Higher revenues keep New Zealand’s deficit in check

4 Jun 13
Above-forecast tax revenues helped New Zealand post a lower-than-expected budget deficit for the 10 months to the end of June, according to figures published by the Treasury today.

By Nick Mann | 4 June 2013

Above-forecast tax revenues helped New Zealand post a lower-than-expected budget deficit for the 10 months to the end of June, according to figures published by the Treasury today.

The deficit totalled $3.99bn over the period to April 30 – $664m less than was forecast in projections published alongside last month's budget. This figure, defined as the operating balance before gains and losses, discounts short-term changes in the value of government assets and liabilities. It is used to measure New Zealand’s progress towards its goal of returning to an operating surplus in 2014/15.

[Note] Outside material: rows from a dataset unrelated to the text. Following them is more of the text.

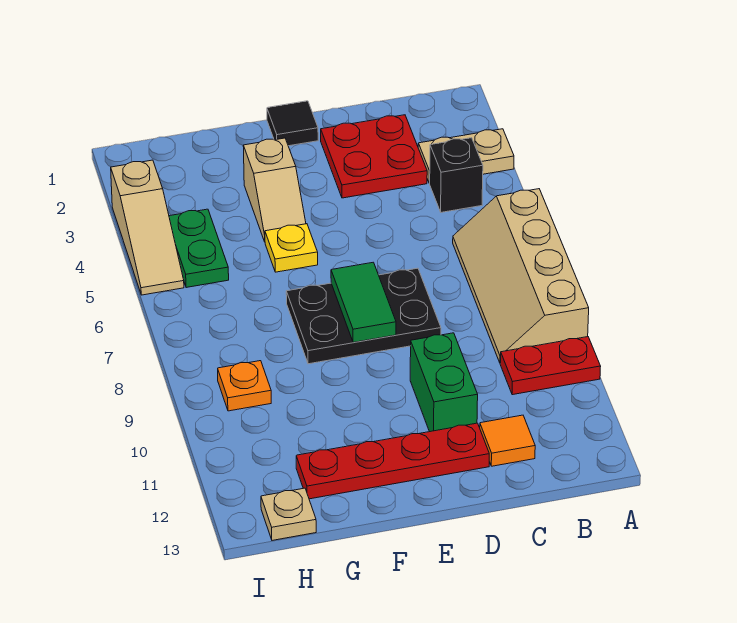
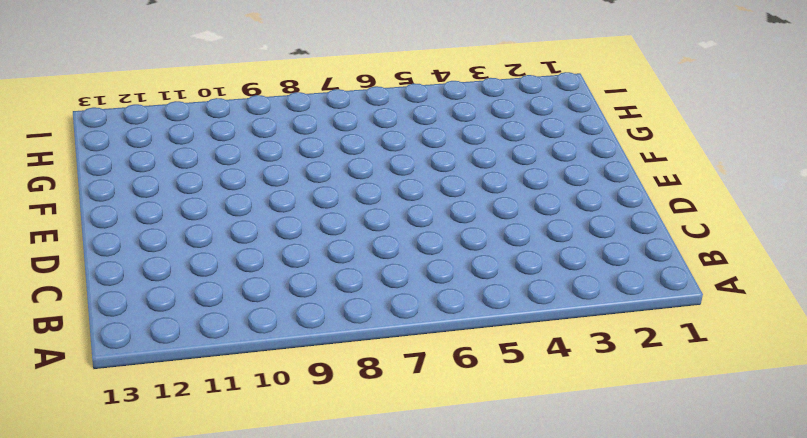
none -> tan 1x2 plate [418,129,514,183]
none -> tan 2x4 slope [453,189,589,363]
none -> red 1x2 plate [500,337,601,395]

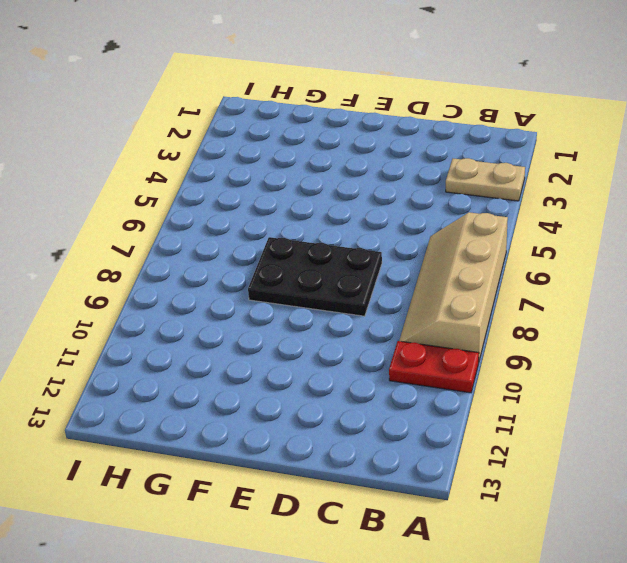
none -> black 1x1 brick [430,138,483,212]
none -> red 2x2 plate [321,115,427,198]
none -> orange 1x1 tile [480,415,535,466]

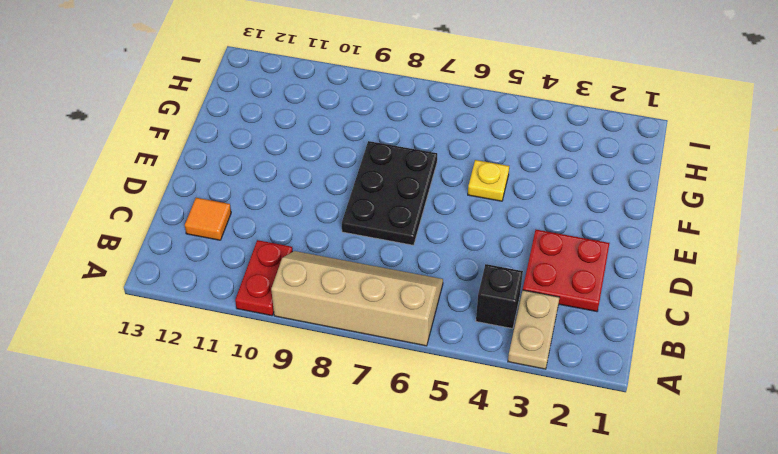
none -> green 1x2 brick [410,333,478,432]
none -> red 1x4 plate [296,423,489,499]
none -> black 1x1 tile [267,101,318,146]

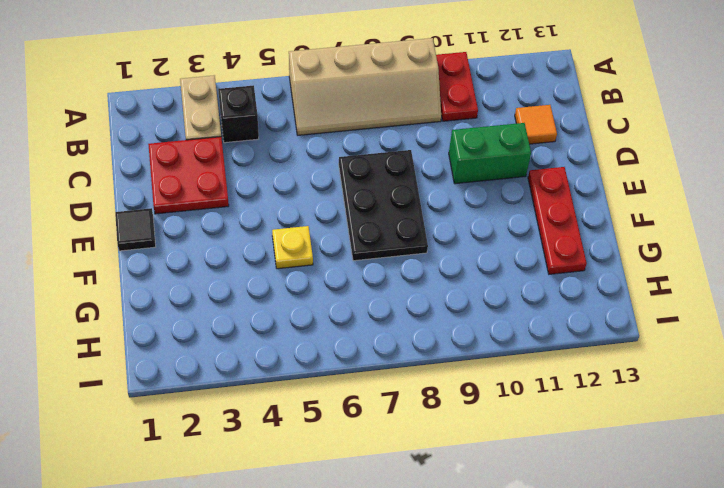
red 1x3 plate [528,167,587,274] -> red 1x4 plate [296,423,489,499]
none -> tan 1x2 slope [243,138,306,242]
none -> green 1x2 plate [169,209,229,288]
none -> orange 1x1 plate [218,361,271,411]

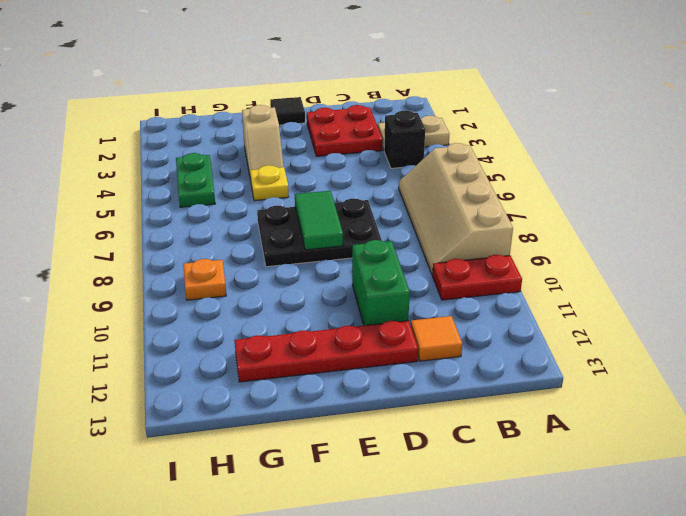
none -> tan 1x1 plate [261,488,316,540]
none -> tan 1x3 slope [111,160,184,295]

Overall tax revenues were $486m higher than expected, largely as a result of better-than-expected corporate tax receipts. These came in $532m above last month’s forecast – just over half of which the Treasury attributed to higher corporate profitability, partly resulting from continued strength in equity markets. The remainder came from large taxpayers filing their returns in April – earlier than expected.

New Zealand finance minister Bill English said the figures reflected a combination of the strengthening economy and the government’s continued spending restraint.

‘A number of indicators confirm that New Zealanders can look to the future with some well-earned confidence and optimism. The economy is growing more strongly, new jobs are being created, unemployment is coming down and business and consumer confidence have picked up,’ he said.

‘The government is supporting these positive trends with a common-sense economic programme focused on giving businesses the confidence to invest, grow and create new jobs. The plan is working and the benefits are starting to show through in the government’s finances, as we remain on track to surplus in 2014/15.’

Government spending was slightly below forecast, at $57.8bn, while net crown debt was $441bn below last month’s forecast at $60bn. This equates to 28.7% of gross domestic product.

‘It’s important that we cap and then start reducing this debt by sticking to sound fiscal and economic management. That will allow us to meet our second fiscal target of reducing net debt to no more than 20% of GDP by 2020,’ English said.